La croyance est solidement établie que les français sont « nuls en langues » et que la faute en est à l’enseignement dispensé en France.

Je me concentrerai sur l’anglais qui est le sujet qui m’intéresse tout particulièrement, même si je pense que la problématique est étendue à la pratique et l’enseignement des secondes langues en général.

Certes, le niveau stagne et d’après un article de cadre-emploi de novembre 2014, les Français étaient au dernier rang européen et au 29ème rang mondial [1]. Un chiffre bien plus bas selon l’étude EF-EPI [2] en 2015 où la France était au 37 rang sur 70 pays et en 2021, 31ème sur 122 pays.  

En 2017 [3], une étude sur les enfants de 3ème issue de la Depp (Direction de l’évaluation, de la prospective et de la performance), a annoncé enfin un progrès chez les ados. Je renvoie le lecteur à l’article pour avoir les détails justifiant cette annonce.

Toutes ces statistiques reflètent de très grandes disparités socio-professionnelles et régionales, villes-campagne, privé-public et par tranches d’âge.

Certes, le tableau n’est pas enthousiasmant mais il y a pourtant des forces vives à l’œuvre et l’excellent petit ouvrage sur « l’apprentissage des langues » de Stéphanie Roussel et Daniel Gaonac’h chez Mythes et Réalités désamorce bon nombre de clichés en développant des contre exemples et analysant plus finement les idées reçues en question.
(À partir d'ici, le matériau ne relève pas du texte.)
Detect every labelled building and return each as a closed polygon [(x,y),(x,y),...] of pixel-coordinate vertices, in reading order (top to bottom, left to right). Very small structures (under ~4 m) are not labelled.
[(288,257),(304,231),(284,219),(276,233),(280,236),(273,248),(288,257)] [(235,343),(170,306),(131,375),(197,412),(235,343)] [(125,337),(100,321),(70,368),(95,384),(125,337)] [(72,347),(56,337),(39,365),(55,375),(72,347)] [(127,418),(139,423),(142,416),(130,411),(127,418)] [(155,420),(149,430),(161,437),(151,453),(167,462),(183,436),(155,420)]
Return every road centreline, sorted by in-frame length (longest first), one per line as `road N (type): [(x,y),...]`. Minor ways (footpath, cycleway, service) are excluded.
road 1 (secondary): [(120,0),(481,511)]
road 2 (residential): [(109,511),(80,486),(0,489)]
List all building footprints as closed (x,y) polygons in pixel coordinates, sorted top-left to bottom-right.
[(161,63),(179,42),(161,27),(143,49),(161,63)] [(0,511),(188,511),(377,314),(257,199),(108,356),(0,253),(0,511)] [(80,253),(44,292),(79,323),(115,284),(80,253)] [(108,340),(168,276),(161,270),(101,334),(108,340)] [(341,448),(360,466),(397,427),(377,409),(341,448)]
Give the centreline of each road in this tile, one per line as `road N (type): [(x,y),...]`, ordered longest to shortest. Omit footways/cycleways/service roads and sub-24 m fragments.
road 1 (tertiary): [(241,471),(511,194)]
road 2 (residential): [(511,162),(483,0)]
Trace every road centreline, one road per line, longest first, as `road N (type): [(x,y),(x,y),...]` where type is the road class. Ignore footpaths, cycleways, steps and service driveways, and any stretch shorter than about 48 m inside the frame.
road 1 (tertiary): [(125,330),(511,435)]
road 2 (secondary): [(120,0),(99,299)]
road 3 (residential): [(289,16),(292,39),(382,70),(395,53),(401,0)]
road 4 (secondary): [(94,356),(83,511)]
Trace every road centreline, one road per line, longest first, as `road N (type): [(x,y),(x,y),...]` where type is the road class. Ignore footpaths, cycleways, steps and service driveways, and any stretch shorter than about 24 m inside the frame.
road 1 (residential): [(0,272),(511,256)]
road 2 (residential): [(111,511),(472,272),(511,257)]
Je me concentrerai sur les 10 rubriques du sommaire. 1 – Il faut apprendre une langue étrangère le plus tôt possible ! 2 – les langues, on est doué ou pas ! 3 – Les français sont nuls en langues 4 – Avec le numérique on apprend mieux les langues, et de manière innovante 5 & 6 – Regarder des films et des séries en version originale est le meilleur moyen d’apprendre une langue / variante avec en version sous-titrée ; 7 -Le séjour à l’étranger est le meilleur moyen d’apprendre une langue étrangère 8 – l’enseignement d’un contenu disciplinaire en langue étrangère permet de « faire d’une pierre deux coups » 9 – Les neurosciences : une révolution pédagogique pour l’apprentissage des langues.

Tous ces 9 chapitres posent d’excellentes questions et il n’est pas question ici de résumer les 143 pages de l’ouvrage mais d’attirer l’attention sur le fait que l’idée du « doué pas doué » est une excuse commode pour ne pas s’attaquer à la question des stratégies d’apprentissage qui peuvent et doivent varier en fonction des individus.

Mettre le niveau bas sur le compte d’une propension « quasi-génétique » ou structurellement culturelle est une pirouette ; accuser les enseignants d’inefficacité et réclamer systématiquement des « natives » comme solution miracle est une insulte à la pédagogie des langues qui n’est pas une transfusion miracle d’un natif à un non natif. C’est du moins ma conviction.

Dans l’apprentissage d’une langue telle que l’anglais, le pourquoi (une fois de plus) de l’apprentissage est fondamental. C’est parce que la finalité du futur locuteur va conditionner le calibrage des efforts à fournir et le degré d’exigence. L’important à mon sens est d’avoir (voire de créer) les occasions de parler anglais pour des raisons motivantes. Vu l’usage massif qui est fait de l’anglais par le monde, il est très important de faire comprendre que cette langue offre une quantité impressionnante de possibilités à son utilisateur et que moyennant un investissement en temps, finance et volonté tout à fait raisonnables à niveau quotidien, le bénéfice peut être considérable.

Point n’est besoin de travailler dans une multinationale, l’anglais est partout. Je l’ai appelé le « New normal » et c’est à cette normalité là qu’il est important de s’adapter.

A l’extrême, j’ai eu des clients agriculteurs à la campagne qui se retrouvaient soudain perdus parce qu’ils ne pouvaient pas échanger directement avec des conjoints ou conjointes non francophones de leurs enfants, voire à ne pas pouvoir converser simplement avec leurs petits-enfants.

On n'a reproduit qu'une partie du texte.